## Work order:
Going through the data below, please show each line containing the string "DataWidth".
-- Exercise data follows --
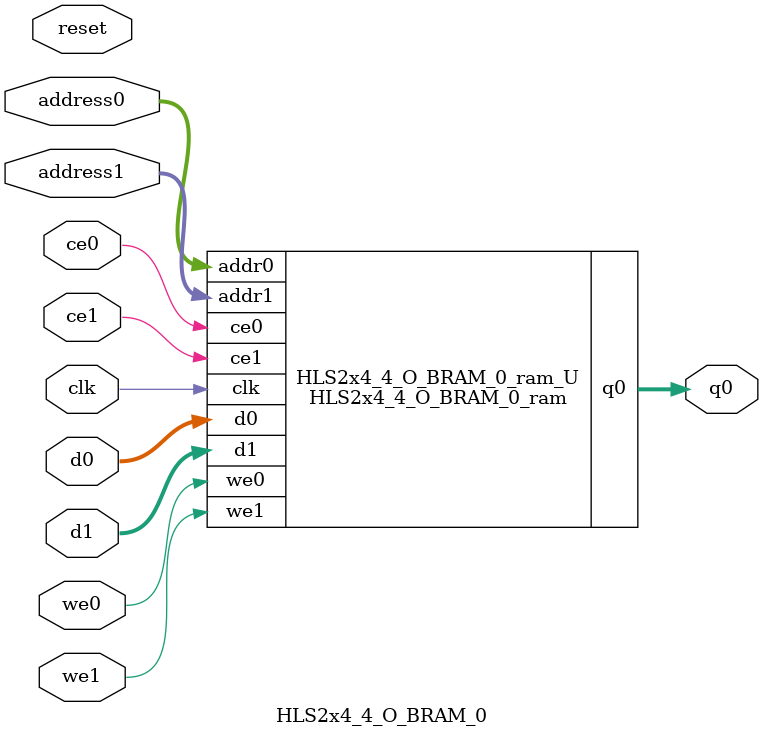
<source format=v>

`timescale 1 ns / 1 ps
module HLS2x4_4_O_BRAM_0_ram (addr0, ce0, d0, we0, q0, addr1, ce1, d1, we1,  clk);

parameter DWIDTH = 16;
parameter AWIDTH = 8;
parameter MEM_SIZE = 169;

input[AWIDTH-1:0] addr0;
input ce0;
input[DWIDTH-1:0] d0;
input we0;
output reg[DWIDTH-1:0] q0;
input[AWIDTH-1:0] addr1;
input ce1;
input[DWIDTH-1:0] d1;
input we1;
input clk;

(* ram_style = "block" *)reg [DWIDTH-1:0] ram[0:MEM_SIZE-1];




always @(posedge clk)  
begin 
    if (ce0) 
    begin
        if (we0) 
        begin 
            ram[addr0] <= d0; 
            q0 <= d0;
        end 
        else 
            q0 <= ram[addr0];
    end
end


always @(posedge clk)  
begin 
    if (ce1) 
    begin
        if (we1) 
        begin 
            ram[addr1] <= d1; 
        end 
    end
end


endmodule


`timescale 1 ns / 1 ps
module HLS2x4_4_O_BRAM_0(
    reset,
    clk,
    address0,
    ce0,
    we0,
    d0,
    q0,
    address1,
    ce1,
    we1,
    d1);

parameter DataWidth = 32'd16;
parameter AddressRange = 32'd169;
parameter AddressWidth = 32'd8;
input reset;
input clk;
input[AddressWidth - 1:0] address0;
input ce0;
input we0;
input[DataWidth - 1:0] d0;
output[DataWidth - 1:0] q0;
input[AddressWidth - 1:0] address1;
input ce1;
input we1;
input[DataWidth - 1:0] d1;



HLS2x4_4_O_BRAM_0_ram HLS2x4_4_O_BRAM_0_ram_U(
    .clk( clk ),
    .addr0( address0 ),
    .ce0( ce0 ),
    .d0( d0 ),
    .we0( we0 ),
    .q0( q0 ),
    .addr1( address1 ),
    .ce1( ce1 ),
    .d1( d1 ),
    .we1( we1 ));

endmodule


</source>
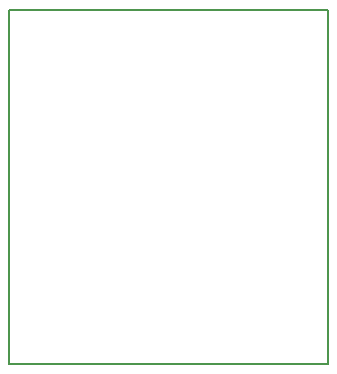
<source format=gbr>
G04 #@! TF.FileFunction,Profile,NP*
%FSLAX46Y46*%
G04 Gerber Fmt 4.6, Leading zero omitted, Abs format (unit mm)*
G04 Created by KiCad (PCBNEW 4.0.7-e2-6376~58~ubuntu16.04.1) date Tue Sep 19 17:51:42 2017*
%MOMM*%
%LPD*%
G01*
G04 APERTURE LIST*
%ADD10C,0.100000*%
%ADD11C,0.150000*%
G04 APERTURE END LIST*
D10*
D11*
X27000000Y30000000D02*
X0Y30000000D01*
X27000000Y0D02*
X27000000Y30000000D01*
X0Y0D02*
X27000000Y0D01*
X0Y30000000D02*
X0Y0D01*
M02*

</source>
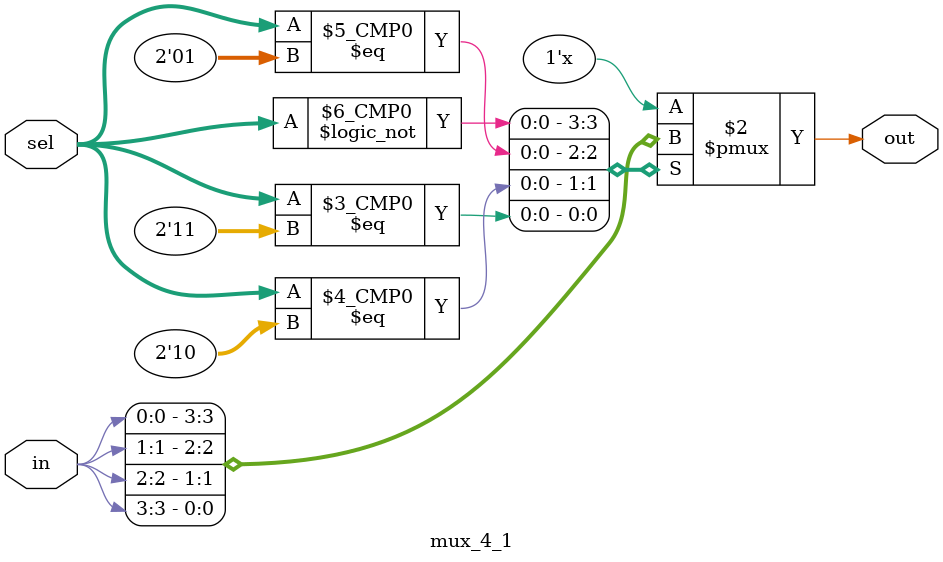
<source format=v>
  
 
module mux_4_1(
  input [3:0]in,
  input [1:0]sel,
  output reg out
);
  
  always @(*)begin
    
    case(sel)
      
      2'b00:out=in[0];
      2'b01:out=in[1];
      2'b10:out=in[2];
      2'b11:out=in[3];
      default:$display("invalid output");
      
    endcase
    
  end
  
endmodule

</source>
-- Exercise data concluded --
## Solution for this problem:
parameter DataWidth = 32'd16;
input[DataWidth - 1:0] d0;
output[DataWidth - 1:0] q0;
input[DataWidth - 1:0] d1;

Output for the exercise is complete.